The sound of model trains chugging along the tracks will soon fall silent at the Bolado Park Fairgrounds. After about 18 years, the San Juan Pacific Model Railroad club’s lease will not be renewed, and the club will vacate its current home in building No. 3 by the end of summer.

“In the lease language there’s always been an option for the fair to give us notice,” said John Feltman with the SJPMRR. “We never anticipated it coming, but it was always a possibility.”

The reason for the notice, according to Donnette Silva-Carter, fair manager and CEO, has to do with upcoming changes and upgrades to the grounds.

“We need to utilize space,” she said. “Some buildings will be coming down to add more parking. Parking is at a premium.”

Silva-Carter said the fine arts building and other structures will be demolished, meaning displays in those buildings need to be moved. She added that the SJPMRR club is really the fairgrounds only “tenant,” and rents space at a nominal cost.

“Sometimes decisions have to be made,” she said. “They’re a great group of nice people and were very gentlemanly about it.”

The club, which has 10 active members, is in search of a new home and has reached out to the San Benito County Historical Park, which Silva-Carter said was suggested to them.

“There was some talk about taking it to the historical site grounds, but it’s looking like that probably isn’t going to work,” Feltman said. “They’re not against us being there, but they have limited resources and space. Most are dirt floors and with no electricity in all the buildings. It wouldn’t be ideal.”

There are other options as well. Feltman said one club member is looking into a building in Tres Pinos, and a couple other buildings in Hollister have been suggested, including one at the airport. He said that though nothing is planned yet, club members are exploring all options.

A big issue Feltman anticipates is losing a large portion of the current display.

“The layout as it exists now, at least half of it will be gone,” he said. “The older layout of our HO scale is going to be torn down, as will a bunch of the N scale. They’re just not mobile. But we started building a new section in the last five years and we built it so it would come apart in pieces.”

Feltman said that the mobile pieces can potentially be stored in members’ garages until a new home is found and the layout can be put back together.

“There just aren’t too many weekends left to disassemble it and salvage what we can,” he said. “A lot of heart and soul and money and time have gone into it over the years and unfortunately it’s not all moveable.”

Feltman said the older portion of the layout is built against some of the building’s support posts, with scenery and painted areas.
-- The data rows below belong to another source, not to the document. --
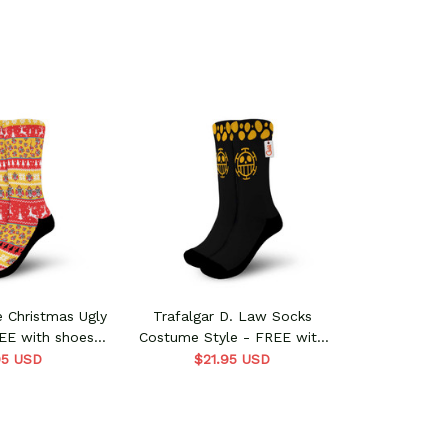
e Christmas Ugly
Trafalgar D. Law Socks
EE with shoes
Costume Style - FREE with
der
shoes order
95 USD
$21.95 USD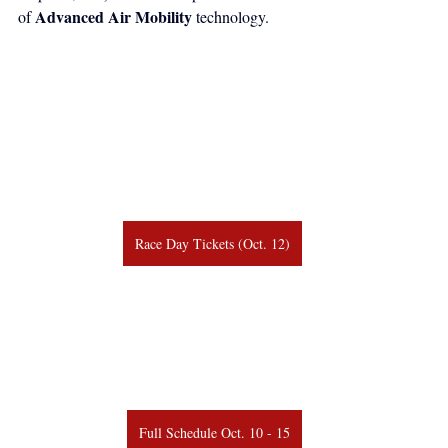
Advanced Air Mobility
of 
 technology.
Race Day Tickets (Oct. 12)
Full Schedule Oct. 10 - 15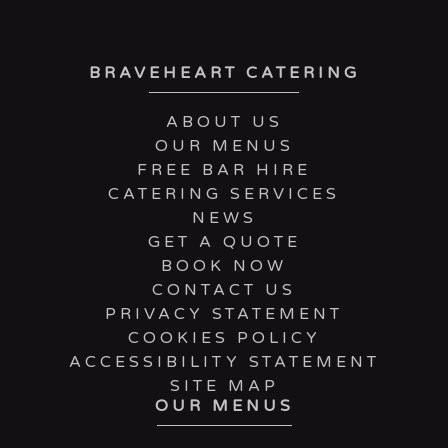
BRAVEHEART CATERING
ABOUT US
OUR MENUS
FREE BAR HIRE
CATERING SERVICES
NEWS
GET A QUOTE
BOOK NOW
CONTACT US
PRIVACY STATEMENT
COOKIES POLICY
ACCESSIBILITY STATEMENT
SITE MAP
OUR MENUS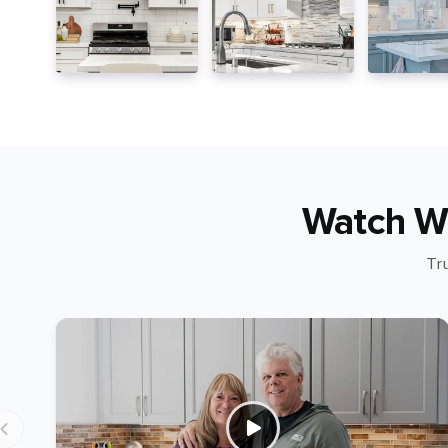
Watch W
Tr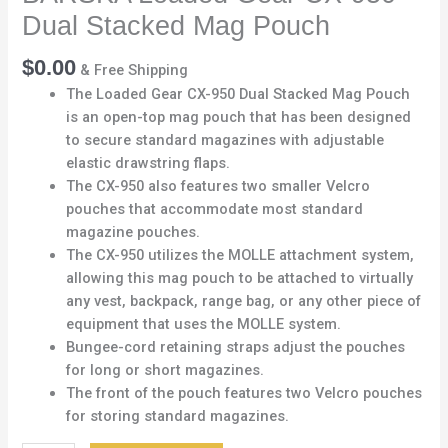
Dual Stacked Mag Pouch
$
0.00
& Free Shipping
The Loaded Gear CX-950 Dual Stacked Mag Pouch
is an open-top mag pouch that has been designed
to secure standard magazines with adjustable
elastic drawstring flaps.
The CX-950 also features two smaller Velcro
pouches that accommodate most standard
magazine pouches.
The CX-950 utilizes the MOLLE attachment system,
allowing this mag pouch to be attached to virtually
any vest, backpack, range bag, or any other piece of
equipment that uses the MOLLE system.
Bungee-cord retaining straps adjust the pouches
for long or short magazines.
The front of the pouch features two Velcro pouches
for storing standard magazines.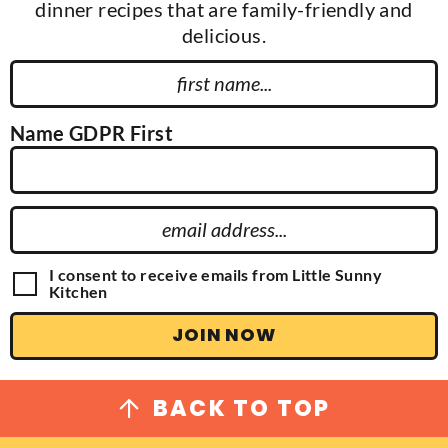
dinner recipes that are family-friendly and
delicious.
F
i
r
Name GDPR First
s
t
N
E
a
m
m
a
G
I consent to receive emails from Little Sunny
e
D
Kitchen
i
P
l
R
JOIN NOW
A
A
g
d
r
e
d
BACK TO TOP
e
r
m
e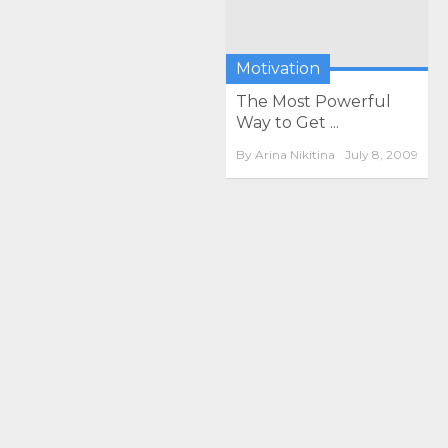
Motivation
The Most Powerful
Way to Get ...
By
Arina Nikitina
July 8, 2009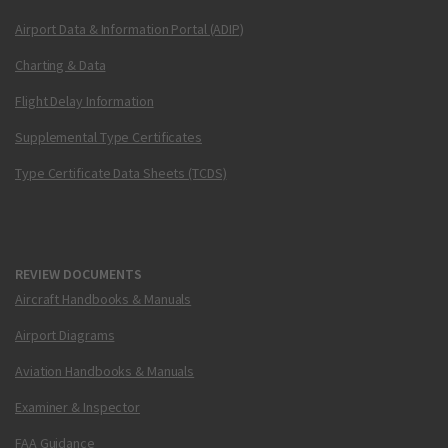
Airport Data & Information Portal (ADIP)
Charting & Data
Flight Delay Information
Supplemental Type Certificates
Type Certificate Data Sheets (TCDS)
REVIEW DOCUMENTS
Aircraft Handbooks & Manuals
Airport Diagrams
Aviation Handbooks & Manuals
Examiner & Inspector
FAA Guidance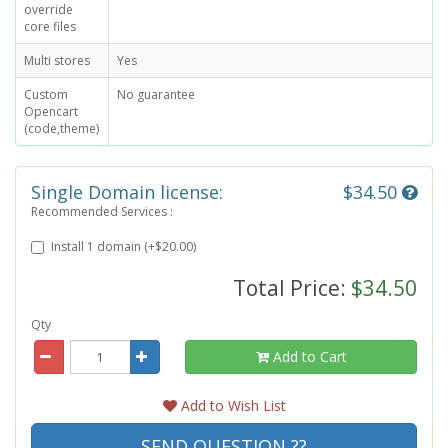
override
core files
Multi stores
Yes
Custom
No guarantee
Opencart
(code,theme)
Single Domain license:
$34.50
Recommended Services :
Install 1 domain (+$20.00)
Total Price:
$34.50
Qty
Add to Cart
Add to Wish List
SEND QUESTION ??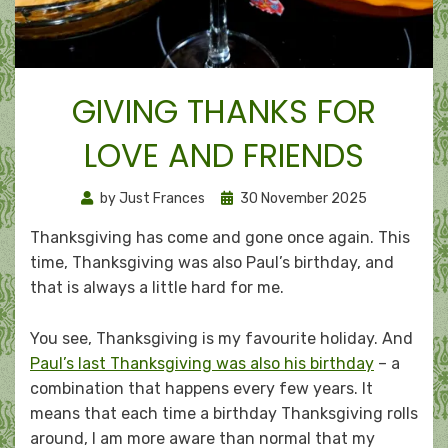
GIVING THANKS FOR
LOVE AND FRIENDS
Posted
by
Just Frances
30 November 2025
on
Thanksgiving has come and gone once again. This
time, Thanksgiving was also Paul’s birthday, and
that is always a little hard for me.
You see, Thanksgiving is my favourite holiday. And
Paul’s last Thanksgiving was also his birthday
– a
combination that happens every few years. It
means that each time a birthday Thanksgiving rolls
around, I am more aware than normal that my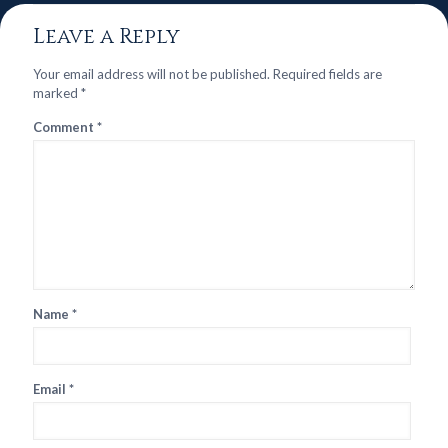
Leave a Reply
Your email address will not be published.
Required fields are
marked
*
Comment
*
Name
*
Email
*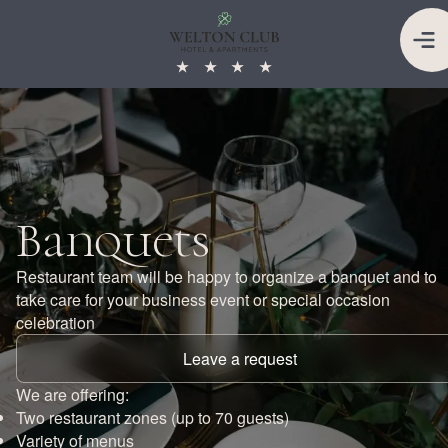
★
★
★
★
Banquets
Restaurant team will be happy to organize a banquet and to
take care for your business event or special occasion
celebration
Leave a request
We are offering:
Two restaurant zones (up to 70 guests)
Variety of menus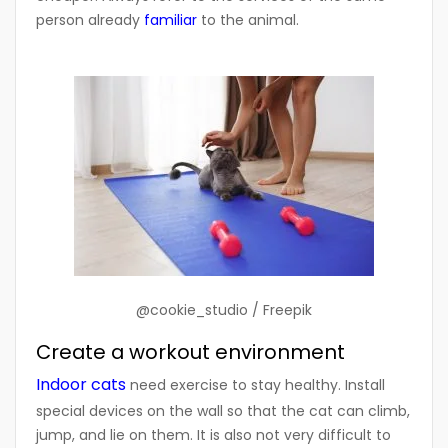
person already
familiar
to the animal.
@cookie_studio / Freepik
Create a workout environment
Indoor cats
need exercise to stay healthy. Install
special devices on the wall so that the cat can climb,
jump, and lie on them. It is also not very difficult to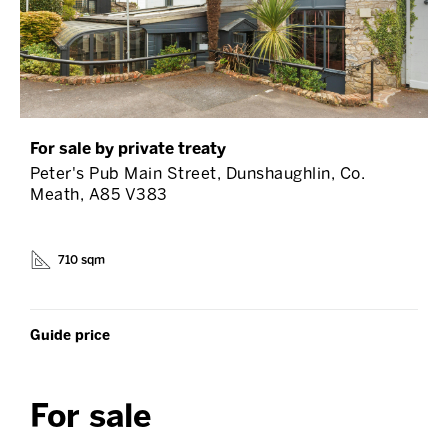
For sale by private treaty
Peter's Pub Main Street, Dunshaughlin, Co.
Meath, A85 V383
710 sqm
Guide price
For sale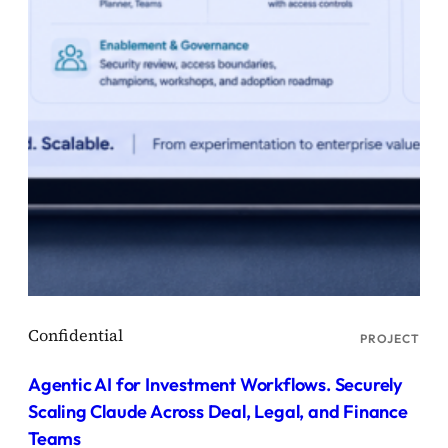
PROJECT
Agentic AI for Investment Workflows. Securely
Scaling Claude Across Deal, Legal, and Finance
Teams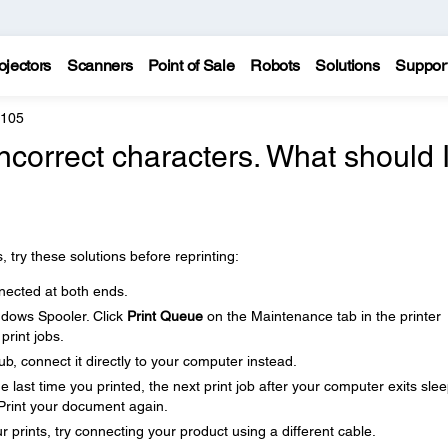
ojectors
Scanners
Point of Sale
Robots
Solutions
Suppor
4105
incorrect characters. What should 
, try these solutions before reprinting:
nected at both ends.
ndows Spooler. Click
Print Queue
on the Maintenance tab in the printer
print jobs.
b, connect it directly to your computer instead.
last time you printed, the next print job after your computer exits sle
Print your document again.
our prints, try connecting your product using a different cable.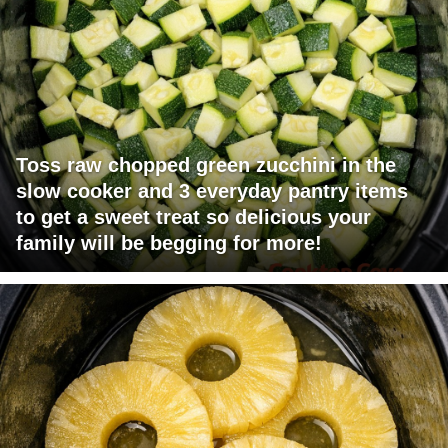
Toss raw chopped green zucchini in the
slow cooker and 3 everyday pantry items
to get a sweet treat so delicious your
family will be begging for more!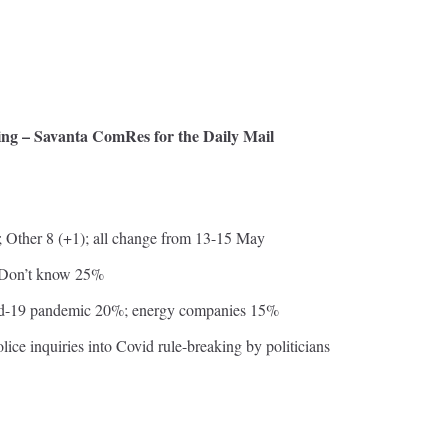
iving – Savanta ComRes for the Daily Mail
 Other 8 (+1); all change from 13-15 May
; Don’t know 25%
ovid-19 pandemic 20%; energy companies 15%
olice inquiries into Covid rule-breaking by politicians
He said they can attempt to cut the layout into pieces, but doesn’t anticipate much success.

“We could try a Sawzall, but it doesn’t come apart very easily and we’d probably end up destroying some of the scenery,” Feltman said.

He added that the club plans one last hurrah for all members to enjoy the spot a final time.

“This coming Saturday (May 2) is probably our last run, where we still have everything up and running,” he said. “I think we’re going to get club members down there to just have fun and enjoy it.”

The following Saturday, he said members will likely begin dismantling the layout and electronic components, and attempting to save some scenery elements, including 100 or so HO scale buildings.

According to Feltman, club members have discussed perhaps creating modular setups for temporary displays.

“Nothing is in place yet, but everyone could design a piece in their garage and it would hook together,” he said. “If anytime in the future we could come down and set up for a Saturday at the fairgrounds, we’d love it.”

Though no plans have been made for such, Silva-Carter said it was a great idea.

“Actually that would be fantastic,” she said. “We’d be open to it for the fair the entire time and then other activities.”

Regardless of where the SJPMRR club and its layouts eventually end up, Feltman said there’s no animosity between the club and the fairgrounds—the place it called home for 18 years.

“We just want to keep everything on good terms,” he said. “As disappointed as we are, we want to maintain a good relationship with them.”